In 2003 Dr Frale, the Vatican’s medieval specialist, unearthed the record of the trial of the Templars, also known as the Chinon Parchment, after realising that it had been wrongly catalogued. The parchment showed that Pope Clement V had accepted the Templars were guilty of “grave sins”, such as corruption and sexual immorality, but not of heresy.
Their initiation ceremony involved spitting on the Cross, but this was to brace them for having to do so if captured by Muslim forces, Dr Frale said. Last year she published for the first time the prayer the Knights Templar composed when “unjustly imprisoned”, in which they appealed to the Virgin Mary to persuade "our enemies” to abandon calumnies and lies and revert to truth and charity.
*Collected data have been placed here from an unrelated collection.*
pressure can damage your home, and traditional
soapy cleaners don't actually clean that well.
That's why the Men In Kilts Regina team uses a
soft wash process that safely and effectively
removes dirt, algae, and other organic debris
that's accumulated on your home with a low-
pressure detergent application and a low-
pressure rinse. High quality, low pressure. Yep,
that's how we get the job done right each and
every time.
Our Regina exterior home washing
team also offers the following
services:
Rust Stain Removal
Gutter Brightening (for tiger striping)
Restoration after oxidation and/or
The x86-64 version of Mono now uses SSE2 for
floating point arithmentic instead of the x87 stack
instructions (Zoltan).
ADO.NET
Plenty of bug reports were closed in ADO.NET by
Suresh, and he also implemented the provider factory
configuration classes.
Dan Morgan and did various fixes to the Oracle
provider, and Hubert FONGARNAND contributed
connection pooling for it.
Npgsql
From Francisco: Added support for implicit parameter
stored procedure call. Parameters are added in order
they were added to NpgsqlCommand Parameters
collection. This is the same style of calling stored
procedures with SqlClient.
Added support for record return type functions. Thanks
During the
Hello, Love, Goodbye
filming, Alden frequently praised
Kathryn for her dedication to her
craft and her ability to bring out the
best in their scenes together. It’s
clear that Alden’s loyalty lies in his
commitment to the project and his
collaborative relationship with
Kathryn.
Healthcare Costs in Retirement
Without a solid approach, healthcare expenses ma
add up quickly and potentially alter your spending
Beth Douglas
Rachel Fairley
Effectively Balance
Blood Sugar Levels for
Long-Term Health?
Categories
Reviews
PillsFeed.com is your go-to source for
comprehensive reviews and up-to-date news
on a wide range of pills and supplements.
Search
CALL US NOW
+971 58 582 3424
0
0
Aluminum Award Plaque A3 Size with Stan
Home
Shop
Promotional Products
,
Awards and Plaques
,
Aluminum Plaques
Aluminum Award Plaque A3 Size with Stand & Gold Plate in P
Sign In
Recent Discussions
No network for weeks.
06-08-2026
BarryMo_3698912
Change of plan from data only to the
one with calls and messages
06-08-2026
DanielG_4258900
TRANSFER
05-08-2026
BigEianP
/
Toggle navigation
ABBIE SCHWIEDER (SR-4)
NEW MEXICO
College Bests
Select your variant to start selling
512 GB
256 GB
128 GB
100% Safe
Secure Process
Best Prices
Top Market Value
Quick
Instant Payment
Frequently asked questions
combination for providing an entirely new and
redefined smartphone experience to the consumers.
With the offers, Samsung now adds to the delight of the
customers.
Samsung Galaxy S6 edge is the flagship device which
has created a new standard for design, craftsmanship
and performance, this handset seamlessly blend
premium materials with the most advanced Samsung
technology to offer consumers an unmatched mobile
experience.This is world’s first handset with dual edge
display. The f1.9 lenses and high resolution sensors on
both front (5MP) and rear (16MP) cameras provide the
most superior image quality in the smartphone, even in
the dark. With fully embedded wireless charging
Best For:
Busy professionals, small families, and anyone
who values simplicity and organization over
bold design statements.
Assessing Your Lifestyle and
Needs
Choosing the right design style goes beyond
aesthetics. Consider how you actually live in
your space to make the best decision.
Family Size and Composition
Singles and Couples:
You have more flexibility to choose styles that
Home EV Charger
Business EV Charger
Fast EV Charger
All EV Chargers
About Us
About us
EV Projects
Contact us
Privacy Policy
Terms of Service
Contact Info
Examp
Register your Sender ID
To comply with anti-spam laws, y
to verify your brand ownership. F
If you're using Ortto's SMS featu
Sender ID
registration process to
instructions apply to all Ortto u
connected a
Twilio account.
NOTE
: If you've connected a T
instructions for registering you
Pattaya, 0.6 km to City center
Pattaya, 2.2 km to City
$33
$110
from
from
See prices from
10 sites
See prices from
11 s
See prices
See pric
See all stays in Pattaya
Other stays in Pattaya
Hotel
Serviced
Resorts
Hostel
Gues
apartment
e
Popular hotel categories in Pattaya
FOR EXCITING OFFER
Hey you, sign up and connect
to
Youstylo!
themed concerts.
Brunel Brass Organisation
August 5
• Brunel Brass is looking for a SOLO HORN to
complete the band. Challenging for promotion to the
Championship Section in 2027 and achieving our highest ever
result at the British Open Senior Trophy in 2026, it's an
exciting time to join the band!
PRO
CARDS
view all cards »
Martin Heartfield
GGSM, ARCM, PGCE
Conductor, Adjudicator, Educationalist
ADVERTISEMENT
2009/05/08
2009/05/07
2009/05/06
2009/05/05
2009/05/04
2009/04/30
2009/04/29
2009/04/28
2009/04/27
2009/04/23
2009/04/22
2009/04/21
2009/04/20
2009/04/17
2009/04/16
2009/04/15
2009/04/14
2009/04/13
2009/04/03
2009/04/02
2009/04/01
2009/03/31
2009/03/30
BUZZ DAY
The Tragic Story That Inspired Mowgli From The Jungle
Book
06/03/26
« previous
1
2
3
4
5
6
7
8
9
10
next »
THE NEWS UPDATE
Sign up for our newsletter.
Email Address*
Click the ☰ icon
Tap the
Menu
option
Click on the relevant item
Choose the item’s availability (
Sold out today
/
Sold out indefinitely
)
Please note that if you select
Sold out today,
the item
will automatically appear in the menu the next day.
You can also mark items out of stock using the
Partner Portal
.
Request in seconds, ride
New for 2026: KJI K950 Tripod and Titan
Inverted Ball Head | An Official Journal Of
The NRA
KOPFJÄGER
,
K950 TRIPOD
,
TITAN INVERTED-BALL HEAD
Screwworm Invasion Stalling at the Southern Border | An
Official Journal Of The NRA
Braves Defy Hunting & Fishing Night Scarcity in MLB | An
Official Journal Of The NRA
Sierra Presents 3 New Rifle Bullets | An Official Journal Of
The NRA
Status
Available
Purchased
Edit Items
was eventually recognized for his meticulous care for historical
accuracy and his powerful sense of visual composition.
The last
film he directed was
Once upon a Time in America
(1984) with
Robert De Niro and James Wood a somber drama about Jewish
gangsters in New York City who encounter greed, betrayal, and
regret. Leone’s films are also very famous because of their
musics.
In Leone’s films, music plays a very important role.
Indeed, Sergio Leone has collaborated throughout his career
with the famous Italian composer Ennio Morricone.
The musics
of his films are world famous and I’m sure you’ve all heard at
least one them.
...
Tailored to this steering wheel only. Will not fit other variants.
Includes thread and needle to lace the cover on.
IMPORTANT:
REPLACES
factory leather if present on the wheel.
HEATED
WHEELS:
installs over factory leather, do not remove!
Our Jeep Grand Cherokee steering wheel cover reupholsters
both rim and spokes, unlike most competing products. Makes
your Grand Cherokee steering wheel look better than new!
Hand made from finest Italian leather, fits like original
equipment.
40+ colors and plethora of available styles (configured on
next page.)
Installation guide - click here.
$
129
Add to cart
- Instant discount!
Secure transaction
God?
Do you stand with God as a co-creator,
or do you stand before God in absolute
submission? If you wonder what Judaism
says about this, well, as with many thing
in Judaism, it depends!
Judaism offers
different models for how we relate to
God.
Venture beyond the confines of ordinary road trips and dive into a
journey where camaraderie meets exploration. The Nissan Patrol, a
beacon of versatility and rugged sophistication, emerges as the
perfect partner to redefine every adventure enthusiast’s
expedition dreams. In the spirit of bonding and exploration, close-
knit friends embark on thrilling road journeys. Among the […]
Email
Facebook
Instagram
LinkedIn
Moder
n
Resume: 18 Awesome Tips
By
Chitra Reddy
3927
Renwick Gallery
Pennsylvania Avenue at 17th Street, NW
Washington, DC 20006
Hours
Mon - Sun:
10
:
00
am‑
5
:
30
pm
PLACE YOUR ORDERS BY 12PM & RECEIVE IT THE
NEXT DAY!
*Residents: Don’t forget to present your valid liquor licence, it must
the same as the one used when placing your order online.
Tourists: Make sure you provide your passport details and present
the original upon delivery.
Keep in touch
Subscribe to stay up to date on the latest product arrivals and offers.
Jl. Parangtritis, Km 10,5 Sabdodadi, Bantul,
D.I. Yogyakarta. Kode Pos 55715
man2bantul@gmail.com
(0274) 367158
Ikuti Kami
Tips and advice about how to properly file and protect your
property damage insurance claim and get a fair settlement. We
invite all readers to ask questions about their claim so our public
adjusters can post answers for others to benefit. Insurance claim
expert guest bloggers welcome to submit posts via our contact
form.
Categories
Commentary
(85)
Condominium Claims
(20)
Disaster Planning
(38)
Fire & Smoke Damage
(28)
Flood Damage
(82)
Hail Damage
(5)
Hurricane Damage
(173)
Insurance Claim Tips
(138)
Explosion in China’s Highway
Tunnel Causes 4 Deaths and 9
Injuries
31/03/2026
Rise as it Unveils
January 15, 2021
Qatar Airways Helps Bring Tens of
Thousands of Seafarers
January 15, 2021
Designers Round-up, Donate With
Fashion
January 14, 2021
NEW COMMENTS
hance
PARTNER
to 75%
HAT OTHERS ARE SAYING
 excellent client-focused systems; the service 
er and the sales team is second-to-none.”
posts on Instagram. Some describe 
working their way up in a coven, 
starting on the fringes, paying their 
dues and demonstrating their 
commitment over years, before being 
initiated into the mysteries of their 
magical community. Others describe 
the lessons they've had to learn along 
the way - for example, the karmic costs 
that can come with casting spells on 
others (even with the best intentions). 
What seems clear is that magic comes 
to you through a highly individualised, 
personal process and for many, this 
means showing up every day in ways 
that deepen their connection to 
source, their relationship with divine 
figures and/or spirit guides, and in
Radiocarbon dating tests on the Turin Shroud in 1988 indicated that it was a medieval fake. However this had been challenged on the grounds that the dated sample was taken from an area of the shroud mended after a fire in the Middle Ages and not a part of the original cloth.
After the sack of Constantinople it was next seen at Lirey in France in 1353, when it was displayed in a local church by descendants of Geoffroy de Charney, a Templar Knight burned at the stake with Jacques de Molay.
It was moved to various European cities until it was acquired by the Savoy dynasty in Turin in the sixteenth century. Holy See property since 1983, the Shroud was last publicly exhibited in 2000, and is due to go on show again next year.
The Vatican has not declared whether it is genuine or a forgery, leaving it to believers to decide. The late John Paul II said it was “an icon of the suffering of the innocent in every age.” The self proclaimed heirs of the Knights Templar have asked the Vatican to “restore the reputation” of the disgraced order and acknowledge that assets worth some £80 million were confiscated.
The Association of the Sovereign Order of the Temple of Christ, based in Spain, said that when the order was dissolved by Pope Clement V in 1307, more than 9,000 properties, farms and commercial ventures belonging to knights were seized by the Church. A British branch also claiming descent from the Knights Templar and based in Hertfordshire has called for a papal apology for the persecution of the order.